We now cache the LDAP records - so we look in our own database for the record before calling out to ldap for the details when given a straight up computing id like dhf8r.
Added "date_approved" to the approval model.
And moved the approver and primary investigator into real associated models to make it easier to dump.
Fixed a problem with the validation that was causing it to throw incorrect errors on valid workflows. Getting it to behave a little more like the front end behaves, and respecting the read-only fields. But it was mainly to do with always returning all the data with each form submission.
Also, when returning error messages, attempt to include the task data for the task that caused the error.
Also, when attempting to delete any file, respond with an API error explaining the issue, and log the details.
I noticed the validation sometimes looks ahead for files, so looking at all the tasks now, not just the ready tasks for the lookup field.
Ran into an issue with validation where a workflow model was required, so I create one and delete it. Another refactor for another day.
Another speed improvement - data in the FileDataModel is deferred, and not queried until it is specifically used, as the new data structures need to use this model frequently.
Added a File class, that we wrap around the FileModel so the api endpoints don't change, but File no longer holds refences to versions or dates of the file_data model, we
figure this out based on a clean database structure.
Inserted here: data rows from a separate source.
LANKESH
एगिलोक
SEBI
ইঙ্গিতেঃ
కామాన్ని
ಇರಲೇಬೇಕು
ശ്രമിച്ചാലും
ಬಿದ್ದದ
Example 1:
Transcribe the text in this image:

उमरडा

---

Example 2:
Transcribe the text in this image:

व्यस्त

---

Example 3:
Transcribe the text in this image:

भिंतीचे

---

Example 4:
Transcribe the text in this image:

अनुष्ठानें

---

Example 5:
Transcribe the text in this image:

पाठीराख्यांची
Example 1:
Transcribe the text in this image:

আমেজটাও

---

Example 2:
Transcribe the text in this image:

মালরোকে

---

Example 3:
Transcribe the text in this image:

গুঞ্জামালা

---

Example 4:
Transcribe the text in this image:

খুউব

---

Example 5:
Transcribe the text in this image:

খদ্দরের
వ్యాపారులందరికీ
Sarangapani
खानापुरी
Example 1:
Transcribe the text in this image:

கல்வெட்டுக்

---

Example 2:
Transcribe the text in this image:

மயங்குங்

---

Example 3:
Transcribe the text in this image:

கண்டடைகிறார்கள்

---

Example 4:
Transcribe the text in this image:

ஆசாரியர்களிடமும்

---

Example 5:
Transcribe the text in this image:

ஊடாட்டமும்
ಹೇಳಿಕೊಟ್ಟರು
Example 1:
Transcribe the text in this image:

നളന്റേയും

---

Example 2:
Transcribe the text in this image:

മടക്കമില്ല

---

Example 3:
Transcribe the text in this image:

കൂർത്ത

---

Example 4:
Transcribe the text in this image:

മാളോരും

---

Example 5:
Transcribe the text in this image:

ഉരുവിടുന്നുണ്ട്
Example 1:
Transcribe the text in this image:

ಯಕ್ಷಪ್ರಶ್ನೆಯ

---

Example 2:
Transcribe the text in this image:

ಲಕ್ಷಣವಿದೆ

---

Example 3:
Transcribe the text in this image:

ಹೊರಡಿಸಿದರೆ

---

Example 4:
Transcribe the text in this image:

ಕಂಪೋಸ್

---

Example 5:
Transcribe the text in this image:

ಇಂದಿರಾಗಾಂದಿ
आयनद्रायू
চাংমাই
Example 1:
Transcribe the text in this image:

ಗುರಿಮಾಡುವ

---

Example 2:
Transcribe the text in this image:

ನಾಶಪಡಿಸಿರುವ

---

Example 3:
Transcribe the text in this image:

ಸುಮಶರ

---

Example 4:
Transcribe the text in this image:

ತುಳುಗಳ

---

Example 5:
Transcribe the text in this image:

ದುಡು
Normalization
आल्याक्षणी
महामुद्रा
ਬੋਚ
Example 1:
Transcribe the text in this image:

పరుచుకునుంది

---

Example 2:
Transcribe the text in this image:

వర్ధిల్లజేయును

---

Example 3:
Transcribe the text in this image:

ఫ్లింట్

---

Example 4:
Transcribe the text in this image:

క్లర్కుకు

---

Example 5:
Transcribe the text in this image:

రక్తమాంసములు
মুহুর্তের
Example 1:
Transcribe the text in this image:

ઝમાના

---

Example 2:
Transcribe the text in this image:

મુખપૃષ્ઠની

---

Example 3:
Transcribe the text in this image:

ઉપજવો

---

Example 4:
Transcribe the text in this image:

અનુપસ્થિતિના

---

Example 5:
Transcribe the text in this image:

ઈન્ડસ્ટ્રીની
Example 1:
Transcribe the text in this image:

The ApprovalFile is directly related to the file_data_model - so no chance that a reviewer would review the incorrect version of a file.py
Noticed that our FileType enum called "bpmn" "bpmm", hope this doesn't screw someone up.
Workflows are directly related to the data_models that create the workflow spec it needs. So the files should always be there. There are no more hashes, and thus no more hash errors where it can't find the files to rebuild the workflow.py
Not much to report here, other than I broke every single test in the system at one point. So I'm super concerned about this, and will be testing it a lot before creating the pull request.
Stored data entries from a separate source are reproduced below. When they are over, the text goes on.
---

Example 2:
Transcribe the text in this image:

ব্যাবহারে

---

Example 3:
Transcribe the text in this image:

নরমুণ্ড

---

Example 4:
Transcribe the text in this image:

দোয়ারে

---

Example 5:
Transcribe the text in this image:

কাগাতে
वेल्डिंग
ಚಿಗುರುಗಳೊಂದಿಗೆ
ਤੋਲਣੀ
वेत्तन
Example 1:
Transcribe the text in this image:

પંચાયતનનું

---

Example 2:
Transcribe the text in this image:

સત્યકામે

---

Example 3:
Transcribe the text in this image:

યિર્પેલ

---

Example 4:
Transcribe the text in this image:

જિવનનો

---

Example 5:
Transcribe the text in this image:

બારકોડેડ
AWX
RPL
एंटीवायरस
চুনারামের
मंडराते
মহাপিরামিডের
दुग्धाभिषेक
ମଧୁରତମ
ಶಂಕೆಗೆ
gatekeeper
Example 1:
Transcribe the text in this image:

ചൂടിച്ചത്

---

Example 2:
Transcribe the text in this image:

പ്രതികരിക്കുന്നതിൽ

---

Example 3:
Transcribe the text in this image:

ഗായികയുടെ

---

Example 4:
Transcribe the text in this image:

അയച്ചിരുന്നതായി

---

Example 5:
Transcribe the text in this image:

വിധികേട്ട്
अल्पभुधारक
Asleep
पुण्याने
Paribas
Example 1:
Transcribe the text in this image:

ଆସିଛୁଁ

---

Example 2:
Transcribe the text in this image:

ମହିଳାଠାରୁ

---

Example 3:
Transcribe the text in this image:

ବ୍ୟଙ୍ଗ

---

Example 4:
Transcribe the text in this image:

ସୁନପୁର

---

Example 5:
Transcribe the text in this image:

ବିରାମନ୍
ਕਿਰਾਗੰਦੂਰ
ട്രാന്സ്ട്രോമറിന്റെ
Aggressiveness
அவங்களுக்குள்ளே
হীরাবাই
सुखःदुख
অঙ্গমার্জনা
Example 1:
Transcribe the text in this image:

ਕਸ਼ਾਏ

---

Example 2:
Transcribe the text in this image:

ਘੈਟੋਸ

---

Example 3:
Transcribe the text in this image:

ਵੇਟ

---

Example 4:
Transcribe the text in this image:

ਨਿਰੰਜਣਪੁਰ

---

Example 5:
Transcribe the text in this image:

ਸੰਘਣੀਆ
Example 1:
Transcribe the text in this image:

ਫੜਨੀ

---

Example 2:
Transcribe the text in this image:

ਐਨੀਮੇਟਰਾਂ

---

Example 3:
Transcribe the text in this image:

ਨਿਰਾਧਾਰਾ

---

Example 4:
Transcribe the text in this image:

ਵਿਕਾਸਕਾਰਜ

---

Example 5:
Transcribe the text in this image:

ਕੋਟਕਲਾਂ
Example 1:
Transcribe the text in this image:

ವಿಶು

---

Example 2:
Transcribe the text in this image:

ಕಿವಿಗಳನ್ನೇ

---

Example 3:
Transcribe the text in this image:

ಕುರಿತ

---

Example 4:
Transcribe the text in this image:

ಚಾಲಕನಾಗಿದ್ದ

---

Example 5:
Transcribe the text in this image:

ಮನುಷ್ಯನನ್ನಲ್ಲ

Modifed the request_approval to take a list of arguments, which works better for us... today.
UpdateStudy correctly handles validation.
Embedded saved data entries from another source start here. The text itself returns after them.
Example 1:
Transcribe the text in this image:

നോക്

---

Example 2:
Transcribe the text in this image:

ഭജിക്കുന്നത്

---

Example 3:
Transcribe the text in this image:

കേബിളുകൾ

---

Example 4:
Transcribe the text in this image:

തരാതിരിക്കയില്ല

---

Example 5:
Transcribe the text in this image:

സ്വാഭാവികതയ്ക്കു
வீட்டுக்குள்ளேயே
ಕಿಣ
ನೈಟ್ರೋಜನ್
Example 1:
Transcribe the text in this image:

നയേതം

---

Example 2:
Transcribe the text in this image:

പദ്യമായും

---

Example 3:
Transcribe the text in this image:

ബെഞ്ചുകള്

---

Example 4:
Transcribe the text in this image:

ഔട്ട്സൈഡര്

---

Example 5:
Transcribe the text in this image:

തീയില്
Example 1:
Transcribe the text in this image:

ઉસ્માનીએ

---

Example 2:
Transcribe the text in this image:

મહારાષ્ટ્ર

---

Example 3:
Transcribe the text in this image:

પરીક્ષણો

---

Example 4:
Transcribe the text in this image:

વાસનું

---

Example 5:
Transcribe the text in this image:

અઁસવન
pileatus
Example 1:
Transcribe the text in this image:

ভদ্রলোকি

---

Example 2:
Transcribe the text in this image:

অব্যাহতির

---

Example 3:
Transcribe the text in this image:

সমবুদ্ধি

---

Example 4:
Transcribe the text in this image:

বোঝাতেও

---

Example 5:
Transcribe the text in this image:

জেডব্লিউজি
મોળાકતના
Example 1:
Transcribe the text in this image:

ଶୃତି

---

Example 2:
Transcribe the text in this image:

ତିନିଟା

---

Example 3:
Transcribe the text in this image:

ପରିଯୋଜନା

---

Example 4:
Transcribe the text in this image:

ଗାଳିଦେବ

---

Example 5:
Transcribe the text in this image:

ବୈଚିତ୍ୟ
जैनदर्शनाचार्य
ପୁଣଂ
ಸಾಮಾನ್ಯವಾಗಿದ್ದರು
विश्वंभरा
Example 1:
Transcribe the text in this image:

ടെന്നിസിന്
WorkflowService correctly populates random values from lookup tables.
And several fixes down in Spiffworkflow, including a big bug where only the last item in a decision table made it through.
Fixing a bug where the validation of forms did not correctly process auto-complete fields.
Fixing a bug where the approvals script and the update study script could not process dot notation correctly.
Moved populate_random_data into the WorkflowService where it makes more sense.
Refactored calls into a new lookup_service to keep things tidy.
New keys for all enum/auto-complete fields:
PROP_OPTIONS_FILE = "spreadsheet.name"
PROP_OPTIONS_VALUE_COLUMN = "spreadsheet.value.column"
PROP_OPTIONS_LABEL_COL = "spreadsheet.label.column"
PROP_LDAP_LOOKUP = "ldap.lookup"
FIELD_TYPE_AUTO_COMPLETE = "autocomplete"
No Previous Task, No Last Task, No Task List. Just the current task, and the Navigation.
Use the token endpoint to set the current task, even if it is a "READY" task in the api.
Previous Task can be set by identifying the prior task in the Navigation (I'm hoping)
Prefering camel case to snake case on all new apis. Maybe clean the rest up later.
running all extension/properties through the Jinja template processor so you can have custom display names using data, very helpful for building multi-instance displays.
Properties was returned as an array of key/value pairs, which is just mean. Switched this to a dictionary.
I noticed we were saving the workflow every time we loaded it up, rather than only when we were making changes to it. Refactored this to be a little more careful.
Centralized the saving of the workflow into one location in the processor, so we can make sure we update all the details about that workflow every time we save.
The workflow service has a method that will log any task action taken in a consistent way.
The stats models were removed from the API completely. Will wait for a use case for dealing with this later.
Because the name field is now used to expose workflow/sub-process information on tasks, we can't use it to store the workflow_version, so that is now just stored on the database model. Which is much cleaner and removes a duplication.
Moving the primary process id from the workflow model to the file model, and assuring it is updated properly. This was causing a bug that would "lose" the workflow.
Found a problem where the documentation for elements was being processed BEFORE data was loaded from a script. There still may be some issues here.
Ran into an issue with circular dependencies - handling it with a new workflow_service, and pulling computational logic out of the api_models - it was the right thing to do.